I often am not struck utterly enthusiastic with a new blend in the first few bowls and begin liking it more as I proceed through a couple ounces. This one it was like my senses were throwing me into fight or flight mode, but something keeps saying “go back for more.” And I do. Never had an experience quite like this with a blend.

Good stuff? I gotta say heck yeah if you like fairly strong tobacco and you aren’t afraid of Perique.

Plantation Evening by Cornell and Diehl

I was rooting around in my closet when I found a sampler bag I’d wrapped in aluminum foil a year or two ago. Long enough ago I don’t remember receiving. I checked C&D’s web site for the “tin descrioption.”

A smooth, reasonably light blend of aged Virginias, Latakia, Perique and a little Turkish. An outstanding, middle of the road English blend with a delightful flavor.

This is a great English blend for a warm climate, and a better English blend for pipe smokers like me who prefer Latakia as a condiment rather than the base of a blend. Plantation Evening has a mouth-watering tang from the Virginias and Perique with a detectable amount of natural Virginia sweetness.

The Latakia and Orientals are present in just enough measure to keep things interesting and lock Plantation Evening into the “English Blend” category. If I had to have one complaint, it would be that the Perique comes on just a little strong, but this may be a plus for you.

Pennington Gap

Pennington Gap by Cornell and Diehl

Pennington Gap by Cornell and Diehl

From the tip of Virginia, an all-American blend with a southern accent. Nutty Kentucky cube cut burley and rich black cavendish balance the unique aroma and flavor of Louisiana Perique, finished with bourbon for that touch of southern hospitality.

Every time I reach for this blend I recall the superb treatment one receives when dealing with Craig and Patty Tarlor of Cornell & Diehl. This is a pipe tobacco blend I would not normally have picked out on my own – the combination of tobaccos and the whiskey finish wouldn’t have appealed to me. One day I was placing an order directly from C&D and asked Craig to simply pick out something unusual and add it to my order. When I took shipment and opened the box, I found the Pennington Gap.

So often we go into a blend with a preconceived notion of what to expect only to be surprised. This was one of those times. As it turns out, I loved the spiciness, the mellow sweetness, and how well this pipe tobacco behaves.

Bailey’s Front Porch by Cornell & Diehl

For a change, I’m going to do a “live review.” Usually, I try to get to know a blend a while before putting my thoughts together – this one I’m going to write as I smoke it for the first time.

The flame seemed to jump into this tobacco and nearly light itself. The various tobaccos are cut in such a way packing was a matter of gravity filling and a light tap. Initial tastes were rich, smooth, round, seemingly sweet, and almost creamy. This appears to have about as much chance of biting as a Hershey bar. The gentlest pulls produce generous volumes of smoke accompanied by a wonderful balanced flavor.

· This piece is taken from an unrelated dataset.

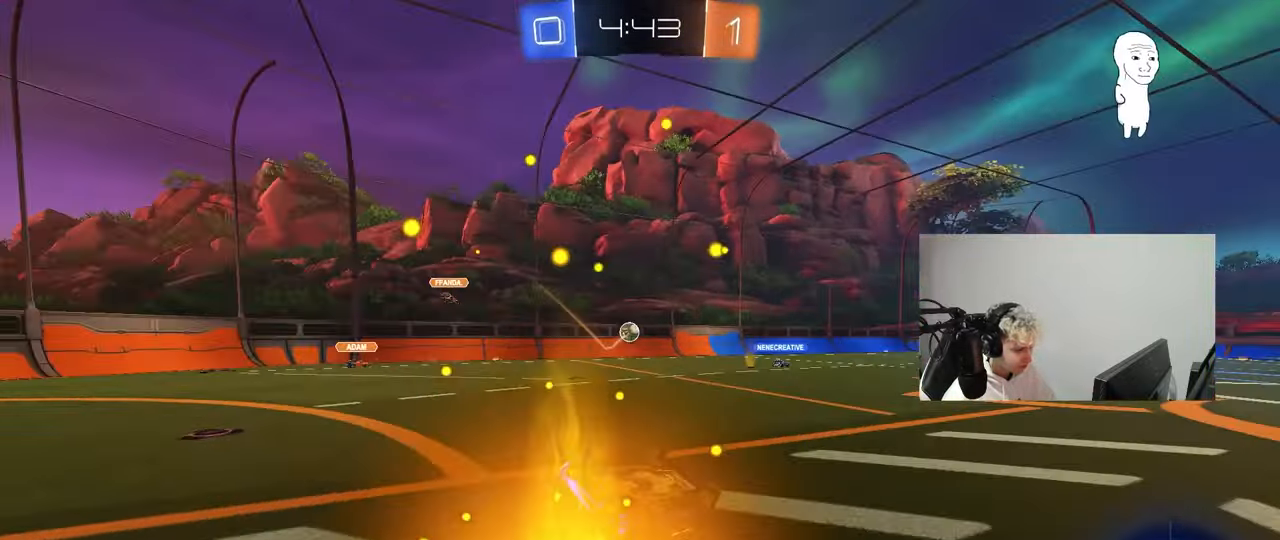
{"keys": ["w"], "mouse": [], "mouse_move": "still", "events": [[50, "s", "down"], [100, "space", "down"], [250, "shift", "up"], [283, "space", "up"], [333, "s", "up"], [383, "d", "up"], [383, "mouse_left", "up"], [483, "w", "down"]]}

I talked to Craig Tarlor when I ordered the sampler this came from. I asked for American style English blends – a blend that would be easy to smoke all day, rich and sweet – this tobacco fits the bill perfectly.

About halfway through the bowl, all the components are holding their own and continue to provide balance. In other similar blends from other brands I’ve noticed that I enjoy the special way Burlies, Latakia, Virginia, and Perique all work together. The Burley brings in a special dynamic not found in blends containing only the other three components.

Towards the bottom of the bowl, the flavor grows more robust, yet still refuses to bite or tire the pallet and ends with a tiny pinch of dottle at a dry heel. The Vitamin N and rich taste has left me satisfied, yet prepared to light up another without reservation.